- _GIVEN PASSAGE_
# 2 cats need a new home



## Dannikitten (Jun 20, 2011)

Hi all, I have 2 adult cats that I love but need to find a new home for them as I have had to move with work and cannot find anywhere to rent that will let me have them with me.
Male black and white, neutered, chipped, lapcat, healthy
Female tortie and white, neutered, chipped, independent, healthy

anyone know anyone who wants 2 x 6 year old cats?

Both based in Newcastle upon Tyne, both great pets, had them from kittens with no health or behaviour issues. Would prefer for them to go direct to a new owner rather than a shelter, which are full, and would rather they stayed in a home environment.


----------



## kelly-joy (Oct 14, 2008)

where are you located and I put up a list of rescues near to you up for you to try, but most rescues are full to bursting with long waiting lists so it could take some time.


----------



## MoggyBaby (Mar 8, 2011)

I had cats when I was renting and I used to offer to put down some extra deposit against any potential damage they might do and also offered to have the carpets steam cleaned before moving on. 

Most landlords were happy to accept this as an assurance that you are a responsible tenant. It might be worth a try.

The other option is to just not tell them!!! I've done that a couple of times too!!


----------



## Dannikitten (Jun 20, 2011)

The cats are based in Newcastle - all the shelters are full to the seams.

- _GIVEN RECORDS_
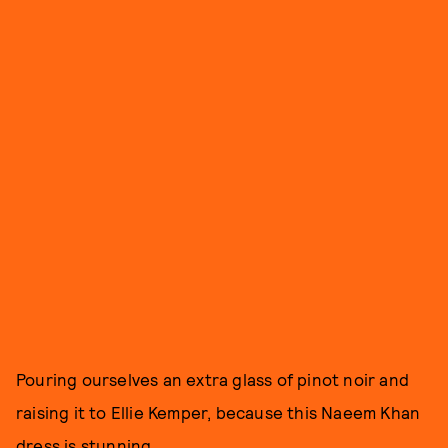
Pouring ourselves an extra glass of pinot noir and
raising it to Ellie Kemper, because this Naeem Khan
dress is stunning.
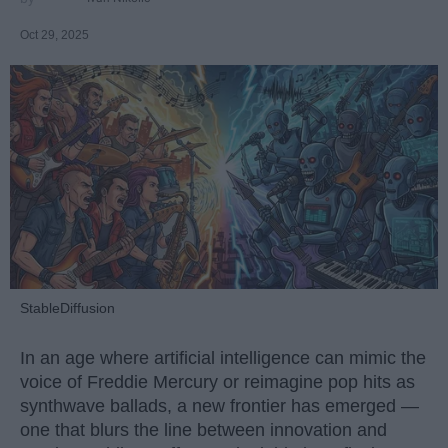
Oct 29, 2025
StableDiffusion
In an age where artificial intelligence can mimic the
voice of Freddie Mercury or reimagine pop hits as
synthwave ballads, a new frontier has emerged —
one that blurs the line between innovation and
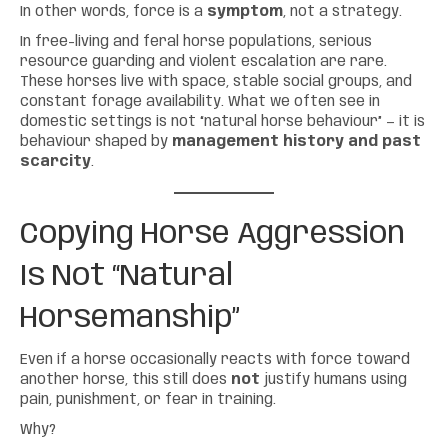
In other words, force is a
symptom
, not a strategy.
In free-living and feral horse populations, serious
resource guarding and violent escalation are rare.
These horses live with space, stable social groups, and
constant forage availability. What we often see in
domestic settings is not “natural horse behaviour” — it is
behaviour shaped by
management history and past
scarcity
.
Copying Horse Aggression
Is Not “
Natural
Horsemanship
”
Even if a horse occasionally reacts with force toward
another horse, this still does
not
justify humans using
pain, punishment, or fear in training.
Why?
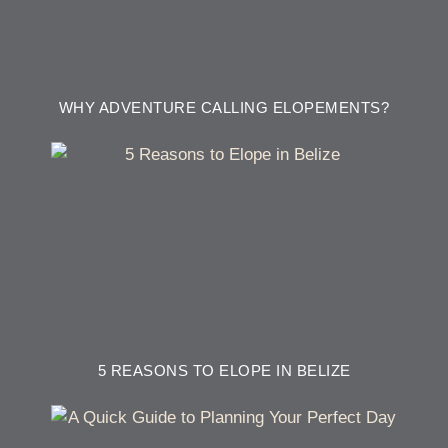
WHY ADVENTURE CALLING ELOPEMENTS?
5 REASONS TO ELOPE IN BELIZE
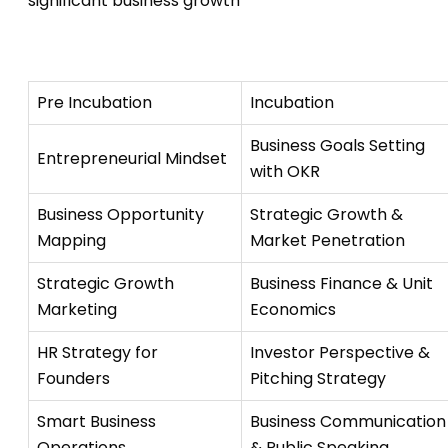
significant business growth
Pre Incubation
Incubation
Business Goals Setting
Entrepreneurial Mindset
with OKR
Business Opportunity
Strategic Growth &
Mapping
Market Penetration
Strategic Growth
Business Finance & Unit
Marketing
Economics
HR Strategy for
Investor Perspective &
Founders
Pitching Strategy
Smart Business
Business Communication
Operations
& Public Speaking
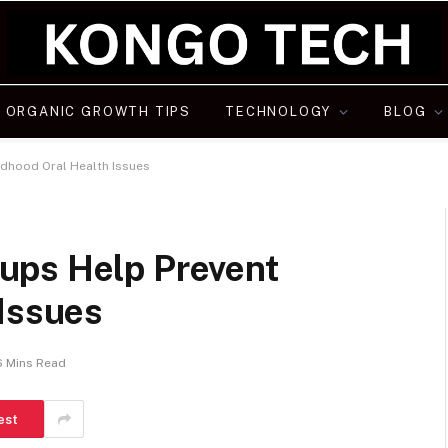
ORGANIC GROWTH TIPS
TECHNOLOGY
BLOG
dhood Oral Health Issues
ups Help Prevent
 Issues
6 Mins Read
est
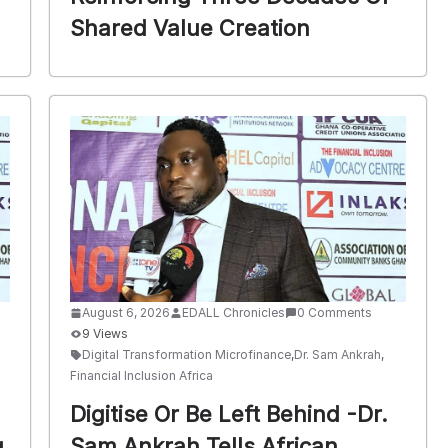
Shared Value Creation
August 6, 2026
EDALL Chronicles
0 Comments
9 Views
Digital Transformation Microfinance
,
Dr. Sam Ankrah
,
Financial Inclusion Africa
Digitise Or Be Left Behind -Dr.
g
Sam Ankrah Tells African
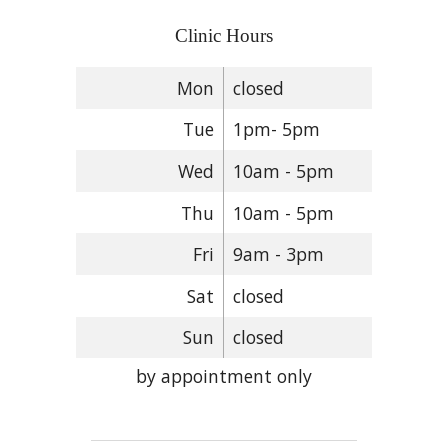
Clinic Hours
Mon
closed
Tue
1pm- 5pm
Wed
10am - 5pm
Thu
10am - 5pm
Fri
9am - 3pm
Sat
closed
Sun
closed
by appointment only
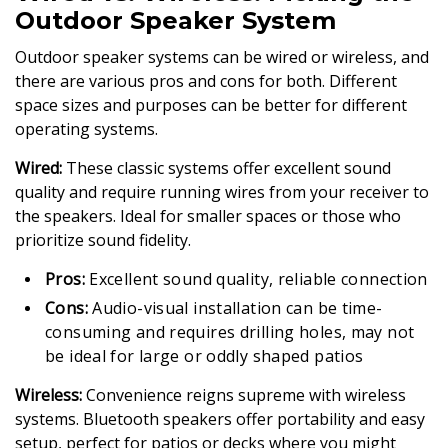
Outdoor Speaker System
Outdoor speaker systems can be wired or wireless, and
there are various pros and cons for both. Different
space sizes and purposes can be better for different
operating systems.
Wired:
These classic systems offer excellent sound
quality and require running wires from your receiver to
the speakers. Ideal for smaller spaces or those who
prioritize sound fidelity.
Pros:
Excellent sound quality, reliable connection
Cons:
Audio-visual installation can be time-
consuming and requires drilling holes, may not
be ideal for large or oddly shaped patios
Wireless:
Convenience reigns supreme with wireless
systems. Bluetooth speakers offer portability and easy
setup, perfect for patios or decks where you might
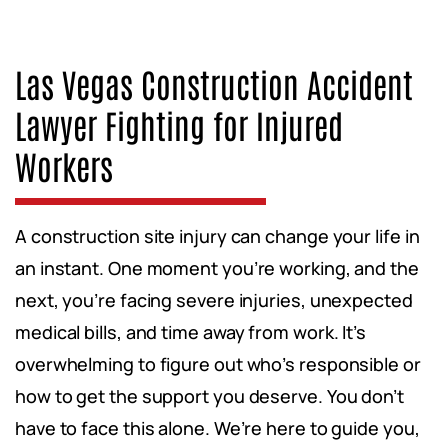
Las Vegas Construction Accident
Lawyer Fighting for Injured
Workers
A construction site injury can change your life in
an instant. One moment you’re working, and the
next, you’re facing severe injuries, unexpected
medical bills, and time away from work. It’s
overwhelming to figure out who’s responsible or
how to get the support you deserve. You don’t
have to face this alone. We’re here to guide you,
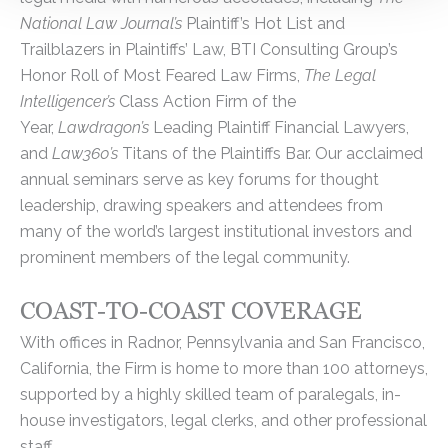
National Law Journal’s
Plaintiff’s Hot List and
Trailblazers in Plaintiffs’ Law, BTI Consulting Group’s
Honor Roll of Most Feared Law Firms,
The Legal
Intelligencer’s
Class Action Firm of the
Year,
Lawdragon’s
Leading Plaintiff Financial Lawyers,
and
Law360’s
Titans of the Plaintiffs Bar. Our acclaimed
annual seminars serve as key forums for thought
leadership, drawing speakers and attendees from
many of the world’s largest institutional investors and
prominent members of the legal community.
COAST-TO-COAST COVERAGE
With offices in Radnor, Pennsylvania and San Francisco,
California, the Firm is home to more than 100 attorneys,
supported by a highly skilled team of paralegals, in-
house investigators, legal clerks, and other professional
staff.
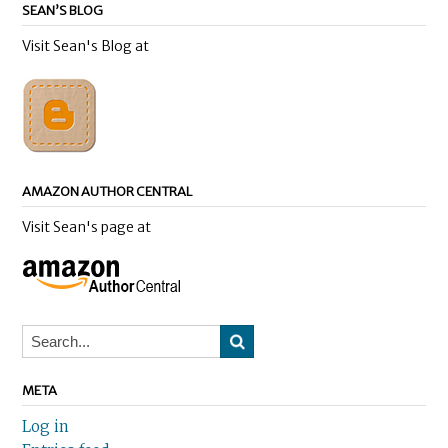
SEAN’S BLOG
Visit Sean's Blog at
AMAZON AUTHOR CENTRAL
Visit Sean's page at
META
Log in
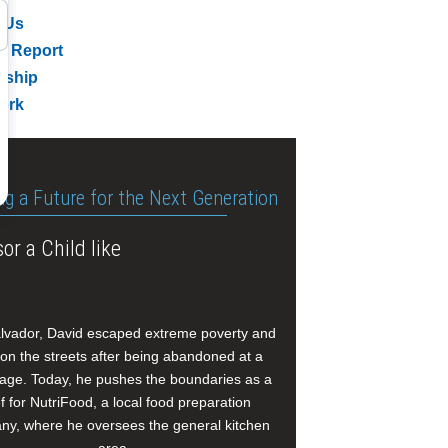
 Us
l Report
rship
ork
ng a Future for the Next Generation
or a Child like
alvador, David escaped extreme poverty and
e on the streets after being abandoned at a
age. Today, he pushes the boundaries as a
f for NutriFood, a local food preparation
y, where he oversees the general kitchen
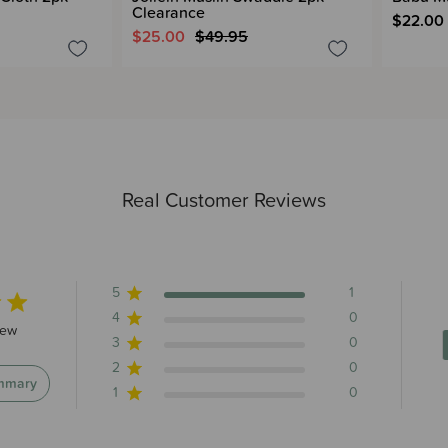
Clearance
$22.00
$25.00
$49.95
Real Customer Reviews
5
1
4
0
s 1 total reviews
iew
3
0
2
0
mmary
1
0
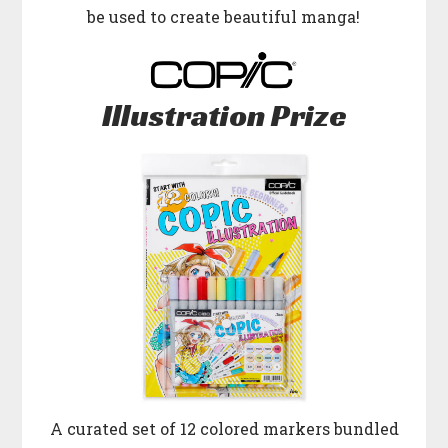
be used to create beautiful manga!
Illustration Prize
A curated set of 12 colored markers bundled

==

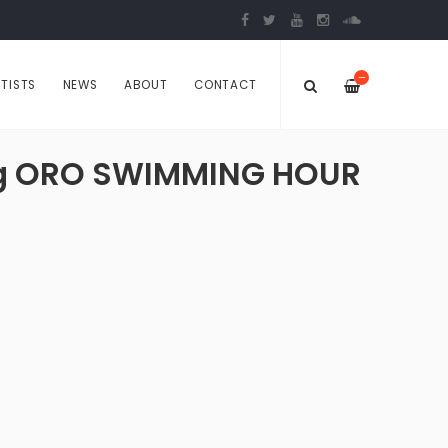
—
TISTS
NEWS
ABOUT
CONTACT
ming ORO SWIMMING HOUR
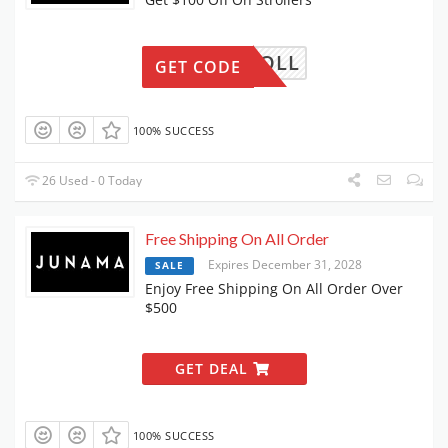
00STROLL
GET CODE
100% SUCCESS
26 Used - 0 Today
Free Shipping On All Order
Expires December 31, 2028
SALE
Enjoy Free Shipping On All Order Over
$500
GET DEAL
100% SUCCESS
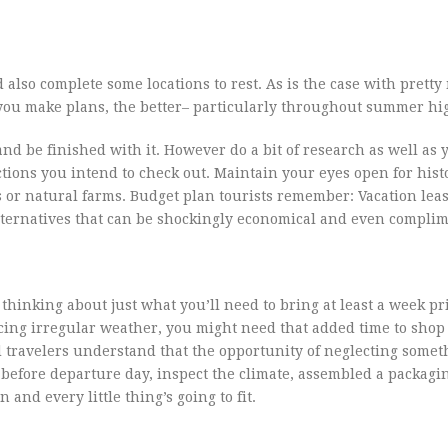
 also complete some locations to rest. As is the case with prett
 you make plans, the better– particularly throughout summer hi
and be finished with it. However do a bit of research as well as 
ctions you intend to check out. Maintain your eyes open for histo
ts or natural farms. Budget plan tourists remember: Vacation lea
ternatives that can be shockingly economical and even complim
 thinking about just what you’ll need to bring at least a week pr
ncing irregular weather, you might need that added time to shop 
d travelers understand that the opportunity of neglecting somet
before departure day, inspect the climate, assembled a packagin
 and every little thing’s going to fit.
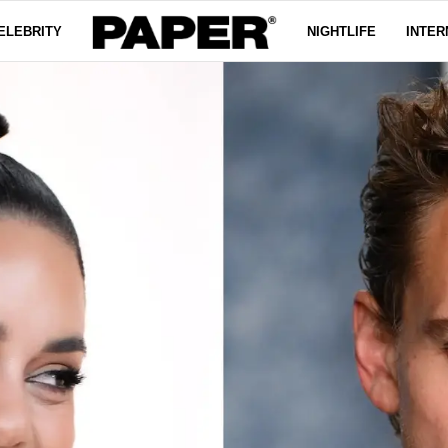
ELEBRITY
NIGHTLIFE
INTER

- _TASKS_
a – In the cat rehoming thread, why does the original poster want the cats to go directly to a new owner rather than to a shelter?
b – Put the lines of the entries between the lines holding "ORGANIC GROWTH TIPS" and "by appointment only", inclusive, into a JSON list of strings with one string per line. Skip blank lines and leave out the pictures.

- _ANSWERS GIVEN_
a – The shelters are full, and the poster would rather the cats stayed in a home environment.

b –
[
  "ORGANIC GROWTH TIPS",
  "TECHNOLOGY",
  "BLOG",
  "dhood Oral Health Issues",
  "ups Help Prevent",
  " Issues",
  "6 Mins Read",
  "est",
  "Shared Value Creation",
  "August 6, 2026",
  "EDALL Chronicles",
  "0 Comments",
  "9 Views",
  "Digital Transformation Microfinance",
  ",",
  "Dr. Sam Ankrah",
  ",",
  "Financial Inclusion Africa",
  "Digitise Or Be Left Behind -Dr.",
  "g",
  "Sam Ankrah Tells African",
  "Clinic Hours",
  "Mon",
  "closed",
  "Tue",
  "1pm- 5pm",
  "Wed",
  "10am - 5pm",
  "Thu",
  "10am - 5pm",
  "Fri",
  "9am - 3pm",
  "Sat",
  "closed",
  "Sun",
  "closed",
  "by appointment only"
]